**PROVIDED PASSAGE:**

Thursday, April 12, 2012

Loss of trust and confidence - G.R. No. 185255

G.R. No. 185255

"x x x.


We dismiss the petition for lack of merit. 
Loss of trust and confidence as a ground for termination of an employee under Article 282[18] of the Labor Code requires that the breach of trust be willful, meaning it must be done intentionally, knowingly, and purposely, without justifiable excuse.[19]  The basic premise for dismissal on the ground of loss of confidence is that the employees concerned holds a position of trust and confidence.  It is the breach of this trust that results in the employer’s loss of confidence in the employee. 
Here, there is no question that as petitioners’ Branch Manager in Iligan City, respondent was holding a position of trust and confidence.  He was responsible for the administration of the branch, and exercised supervision and control over all the employees.  He was also incharge of sales and collection. 
Now, petitioners terminated his employment on the ground of loss of trust and confidence for supposedly committing acts inimical to the company’s interests. However, in termination cases, the burden of proof rests upon the employer to show that the dismissal is for a just and valid cause and failure to do so would necessarily mean that the dismissal was illegal.[20]  The employer’s case succeeds or fails on the strength of its evidence and not on the weakness of the employee’s defense. If doubt exists between the evidence presented by the employer and the employee, the scales of justice must be tilted in favor of the latter.  Moreover, the quantum of proof required in determining the legality of an employee’s dismissal is only substantial evidence or such relevant evidence as a reasonable mind might accept as adequate to support a conclusion, even if other minds, equally reasonable, might conceivably opine otherwise.[21]  Thus, it is incumbent upon petitioners to prove by substantial evidence that valid grounds existfor terminating respondent’s employment on the ground of loss of trust and confidence. However, our review of the records of this case reveals that the CA correctly held that petitioners failed to discharge this burden. 
In terminating respondent’s services, petitioners relied on several grounds.  First, petitioners relied on the affidavit of customer Ludy Gamboa.  In her affidavit, Ludy Gamboa accused respondent of refusing to accept payment of P7,000 to redeem a motorcycle unit sometime on May 21-23, 2001.[22]  However, respondent was able to prove by submitting the Monthly Inventory Report[23] that the motorcycle unit had already been repossessed by the company due to Gamboa’s failure to settle her account. Respondent’s refusal to receive the partial payment was therefore undeniably justified. And the motorcycle already having been repossessed, it could also be sold to any person who might like to buy it including respondent’s nephew.

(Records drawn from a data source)

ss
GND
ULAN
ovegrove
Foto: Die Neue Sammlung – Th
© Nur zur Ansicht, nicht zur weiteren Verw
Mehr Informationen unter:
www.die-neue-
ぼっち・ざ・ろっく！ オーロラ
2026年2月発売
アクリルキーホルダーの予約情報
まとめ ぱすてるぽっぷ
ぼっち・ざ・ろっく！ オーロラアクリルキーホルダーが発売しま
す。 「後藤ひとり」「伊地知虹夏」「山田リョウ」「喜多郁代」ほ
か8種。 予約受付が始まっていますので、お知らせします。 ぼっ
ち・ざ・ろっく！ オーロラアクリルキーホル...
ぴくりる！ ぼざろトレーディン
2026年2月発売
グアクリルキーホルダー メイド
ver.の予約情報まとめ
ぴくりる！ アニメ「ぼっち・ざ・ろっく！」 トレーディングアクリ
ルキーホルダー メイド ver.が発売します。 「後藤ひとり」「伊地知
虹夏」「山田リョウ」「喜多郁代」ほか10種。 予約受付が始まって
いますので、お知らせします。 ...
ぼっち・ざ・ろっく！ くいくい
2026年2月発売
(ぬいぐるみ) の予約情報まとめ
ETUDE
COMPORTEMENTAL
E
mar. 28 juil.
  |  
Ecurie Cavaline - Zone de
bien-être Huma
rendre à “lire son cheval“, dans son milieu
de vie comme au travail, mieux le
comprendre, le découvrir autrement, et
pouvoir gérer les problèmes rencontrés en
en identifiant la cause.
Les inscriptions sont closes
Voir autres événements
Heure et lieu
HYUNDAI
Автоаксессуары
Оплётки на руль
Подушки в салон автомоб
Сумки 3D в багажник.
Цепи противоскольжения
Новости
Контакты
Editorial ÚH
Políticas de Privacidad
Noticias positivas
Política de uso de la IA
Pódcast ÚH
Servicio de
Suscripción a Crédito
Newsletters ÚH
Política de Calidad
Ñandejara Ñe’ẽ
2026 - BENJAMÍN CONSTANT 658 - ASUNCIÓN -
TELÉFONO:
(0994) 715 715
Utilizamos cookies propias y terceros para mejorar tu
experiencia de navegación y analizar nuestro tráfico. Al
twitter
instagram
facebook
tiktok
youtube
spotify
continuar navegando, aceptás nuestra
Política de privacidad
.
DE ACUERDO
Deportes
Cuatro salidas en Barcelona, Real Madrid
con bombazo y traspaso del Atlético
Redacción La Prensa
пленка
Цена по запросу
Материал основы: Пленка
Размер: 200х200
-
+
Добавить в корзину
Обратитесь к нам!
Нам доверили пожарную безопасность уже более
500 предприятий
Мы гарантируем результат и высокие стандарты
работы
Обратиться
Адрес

**YOUR INSTRUCTIONS:**
Continue the court ruling on dismissal for loss of trust and confidence, picking up after its last sentence.

**ANSWER BOX:**
Second, petitioners also allege that respondent charged customer Amy Pastor an excessive amount.  In her affidavit, Pastor claimed that sometime on January 2002, respondent required her to pay the amount of P5,566, while her outstanding balance was only P378.[24]  However, a closer look at the audit report conducted by the internal auditor of petitioner Norkis, Joelito L. Florenosos, would show that there was no over-collection.[25]  Said exculpatory finding was also made after the internal auditor noted that the official receipt respondent issued to cover the said collection showed no such over-collection.  Why petitioners chose to believe Pastor’s affidavit over the findings of its own internal auditor which was duly supported by documentary evidence is perplexing.
Third, petitioners accuse respondent of giving unauthorized commissions to Mr. Gary Bellen.  Respondent however asserted, and petitioners did not rebut, that Bellen is a legitimate Personalized Sales Representative of Norkis Distributors, as evidenced by the contract they signed.[26]  Respondent also explained, and petitioners again did not rebut, that Bellen tutored the staff in computer programming and operation free of charge, on the condition that he may entertain customers and receive commissions. Clearly, therefore, the arrangement made with Bellen was even beneficial to the company.  Hence, in giving commissions to Bellen, as sales representative, it cannot be said that respondent willfully breached petitioners’ trust and confidence in him.
Fourth, petitioners argue that respondent’s failure to reach his monthly sales quota is a valid basis for loss of trust and confidence.  In his explanation, respondent asserted that certain factors were to be considered for the low sales performance in their branch such as the existence of other competitors which offered low down payments, low monthly installments, and other promotional items.  Respondent also emphasized that the customers’ capacity to pay had been affected by the financial crisis at the time, thus making it more difficult to collect from them.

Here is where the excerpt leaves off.